Female closely resembles the typical form, but differs as follows: upperside: fuscous black, the ground colour much darker than in the typical form; the pale medial patch on the forewing shot in certain lights with iridescent blue, much larger, occupying the basal posterior two-thirds of the wing, and unlike the typical form the posterior two-thirds of the hindwing. Underside: precisely as in the typical form.
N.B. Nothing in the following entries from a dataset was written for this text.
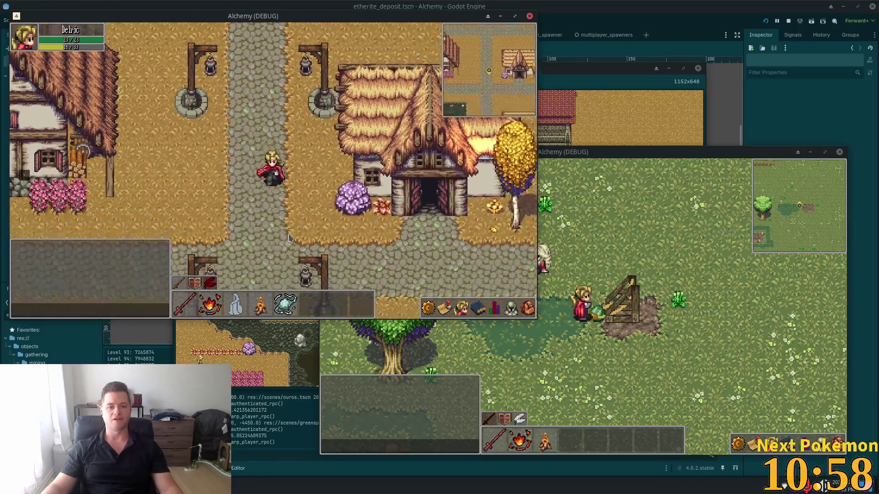
{"action": "key", "text": "s"}
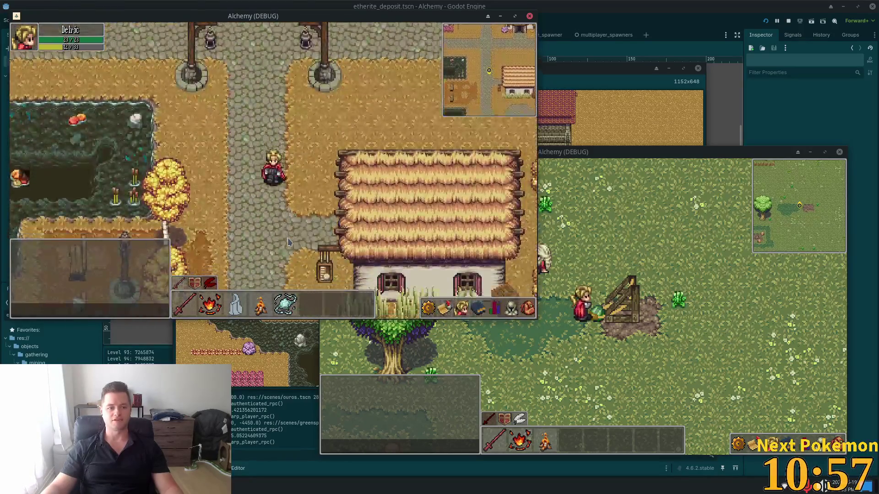
{"action": "key", "text": "d"}
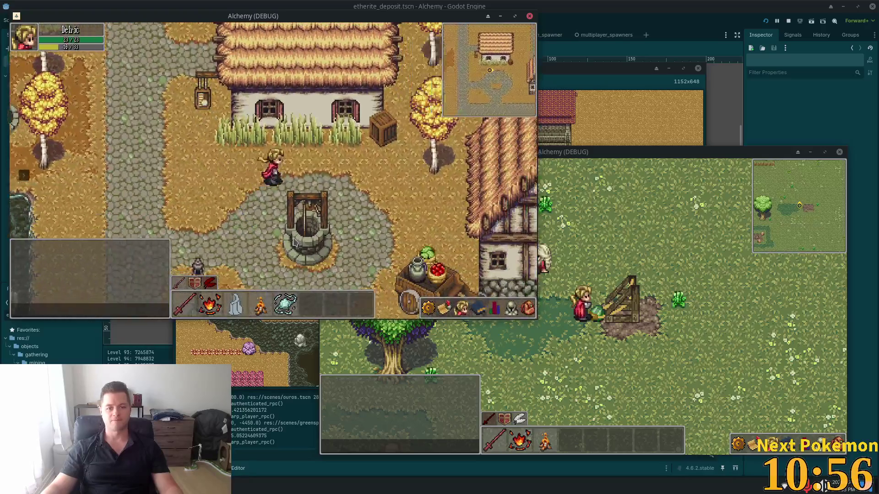
{"action": "key", "text": "d"}
{"action": "key", "text": "s"}
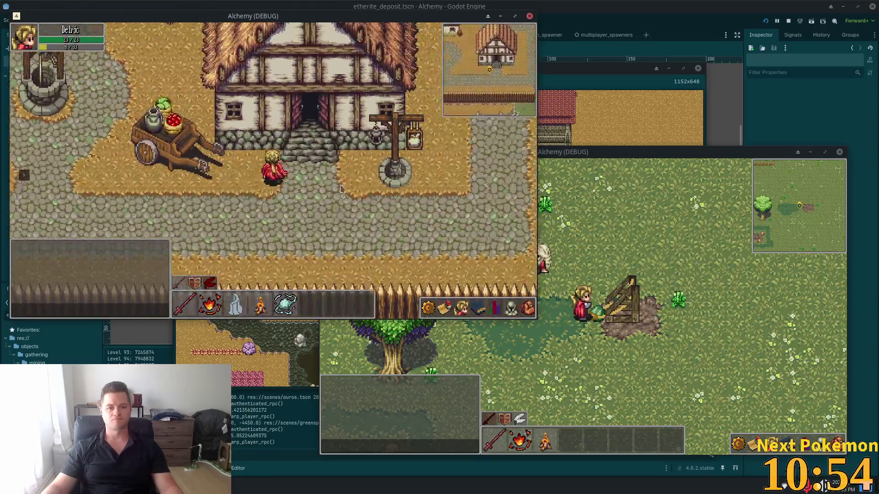
Enter the timbered shop, trade with the shop keeper using the inventory, then walk back out.
{"action": "key", "text": "w"}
Antennae, head, thorax and abdomen also similar to those of the typical form. (Great Nicobar and Central Group, Nicobar Islands.)

==Distribution==
- Sri Lanka, Peninsular India, Assam, Chittagong hill-tracts, Myanmar, Tenasserim, Mergui, the Andamans and Nicobars.
- Peninsular Malaysia, Singapore, Langkawi, Sumatra, Java, Thailand, Cambodia, Laos, Nias, Bawean, Flores, Sumba, Tanadjampea, Borneo, the Philippines, Sulawesi.
- Hong Kong
- Australia, the Bismarck Archipelago, Obi, Ambon, Serang, Aru, Aola, Guadalcanal.